__Twoje zadania__.
[1] Gdzie i w którym roku zmarł al-Bakri według tekstu o Słowianach w Maghrebie?
[2] Poprowadź dalej tekst o Słowianach w Maghrebie, zaczynając od miejsca, w którym się kończy.

Słowianie w Maghrebie
Arabskojęzyczne
źródło historyczne kronikarza al-Bakriego (przekazane nam dzięki
monumentalnej pracy orientalisty McGuckin de Slane`a wykonanej
jeszcze w połowie XIX w.) będące przede wszystkim opisem północnej
Afryki w wieku XI wskazuje, iż we wczesnym średniowieczu (IX-X w.)
w muzułmańskich krajach Maghrebu pojawiły się grupy ludności
nazywane przez Arabów Saqaliba.
Ludzie określani takim mianem, znani z innych średniowiecznych
kronik, odegrali również znaczącą polityczna rolę na Półwyspie
Iberyjskim. Pozwolę sobie na cytat z wydanej w 1997 roku Historii
Hiszpanii: "W
latach 1009 -1031 muzułmańska Hiszpania pogrążyła się w
politycznym chaosie (...) W al-Andalus dochodziło w tym czasie do
ostrych zatargów pomiędzy Słowianami (sic) i Berberami..."
Kto o tym słyszał? Zapewniam, że nawet nie wszyscy orientaliści.
Powróćmy do kronikarza
al-Bakriego. Wiemy o nim, że należał do wybitniejszych historyków
i geografów świata arabskiego. Pochodził z podupadłego książęcego
rodu. Zmarł w Kordobie w 1094 roku ery chrześcijańskiej. Do
najwybitniejszych dzieł tego kronikarza należy m. in. Kitab
al-masalik wa`l mamalik
(Księga dróg i królestw). Znajduje się w niej wiele istotnych
informacji o ludach słowiańskich w tym, o czym wie niewielu, słynna
spisana w Pradze relacja kupca żydowskiego Ibrahima ibn Jakuba. A
więc to nie słowa Ibrahima ibn Jakuba o państwie Mieszka zasługują
na uwagę, ale przekazana przez al-Bakriego, a więc pośrednio
(sic!), o nich relacja. Trzeba tutaj zaznaczyć, że dzieło
al-Bakriego posiada w dużej mierze charakter przewodnika, w którym
zamieszcza on obok opisu tras dla kupców i podróżników, również
krótkie informacje dotyczące poszczególnych miast, a także dzieje
rodzin lokalnych emirów. Opisy geograficzne i kronikarskie wzbogaca
on strofami wierszy i sentencjami, które na średniowiecznym
kronikarzu zrobiły wrażenie. Aby zrozumieć klimat tego dzieła
trzeba nam wiedzieć, że dla autora ważne jest barwne
przedstawienie sceny i dramatyzmu opisywanego wydarzenia (np. jak
bardzo błyszczała zbroja wodza). Podanie natomiast kiedy to opisane
wcześniej wydarzenie miało miejsce, należy już do rzadkości.

__Pokazane informacje__.
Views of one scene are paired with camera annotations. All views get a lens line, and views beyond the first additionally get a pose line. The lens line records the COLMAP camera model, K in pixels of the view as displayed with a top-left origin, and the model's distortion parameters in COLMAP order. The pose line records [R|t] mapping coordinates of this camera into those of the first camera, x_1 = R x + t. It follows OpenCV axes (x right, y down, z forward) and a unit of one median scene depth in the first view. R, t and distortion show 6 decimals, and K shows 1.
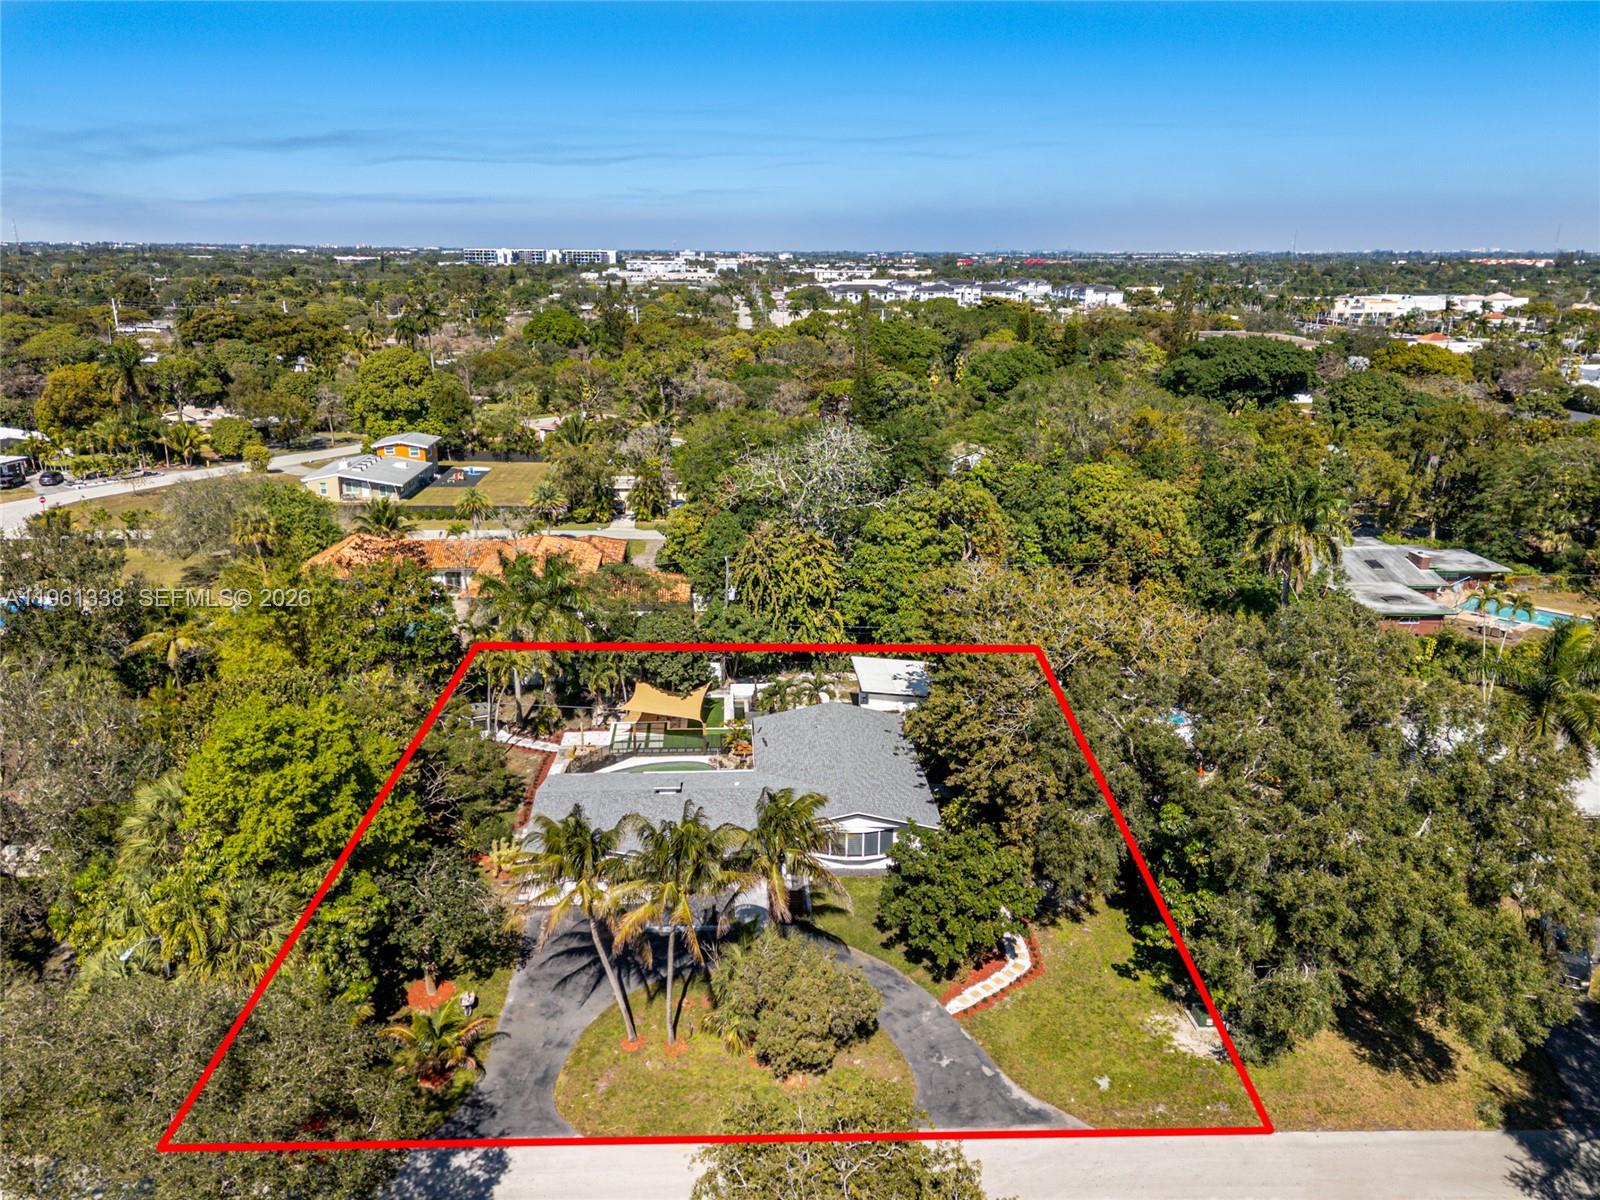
lens RADIAL K [[1132.3, 0, 800.3], [0, 1132.3, 604.7], [0, 0, 1]] dist [0.056112, -0.011610]
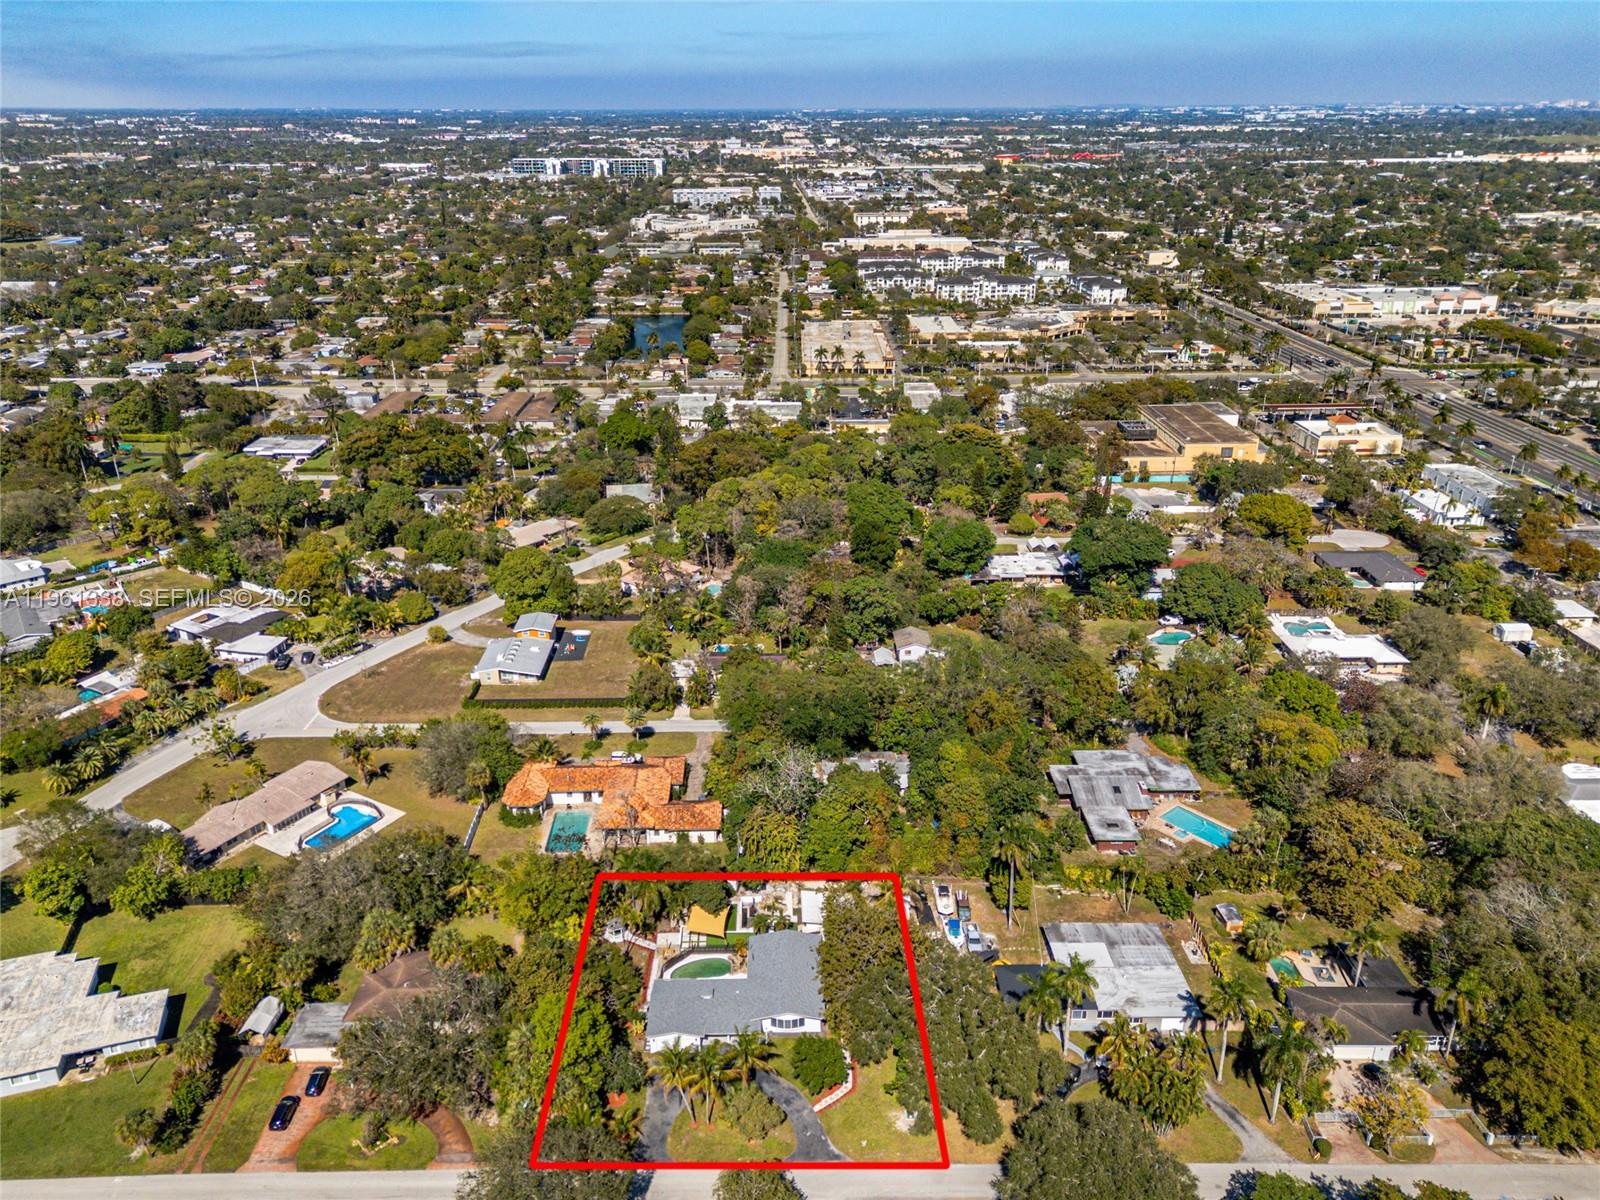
lens RADIAL K [[1132.3, 0, 803.6], [0, 1132.3, 595.9], [0, 0, 1]] dist [0.056112, -0.011610]
pose [[0.998987, -0.005812, -0.044623, 0.131764], [0.010342, 0.994735, 0.101955, -0.622920], [0.043796, -0.102314, 0.993788, -0.854687]]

__Twoje odpowiedzi__.
[1] W Kordobie, w 1094 roku.

[2]
Niemniej jednak nieliczne daty pojawiające się w tekście wskazują
na chronologiczny tok narracji.
Termin Saqaliba
używany przez niego oraz innych kronikarzy średniowiecznych, jest
najprawdopodobniej kalką językową łacińskich słów: sqlavus,
sclavus, slaves.
Odnosiłby się wówczas do Słowian lub niewolników.
Inna teoria głosi, że pochodzi od określenia Sclaveni,
którym to w dziele Jordanesa określono jeden z wielkich odłamów
Słowian. Drudzy nosili miano Antów.
Utożsamienie obu desygnatów terminu sqlavus,
sclavus, slaves
- Słowianin i niewolnik - wynikłoby z faktu, iż Słowianie
docierali wówczas do Maghrebu i związanego z nim wówczas
politycznie i kulturowo Półwyspu Iberyskiego głównie jako
niewolnicy. Czy była to jednak tylko jedyna możliwość?
O skali i zasięgu arabsko-żydowskiego handlu niewolnikami świadczy
zarówno znacząca ilość monet arabskich znajdywana w odpowiednich
warstwach archeologicznych środkowej Europy, jak i łacińskojęzyczne
źródła pisane, wskazujące Pragę jako regionalne centrum handlu
niewolnikami. Powróćmy jednak do Maghrebu.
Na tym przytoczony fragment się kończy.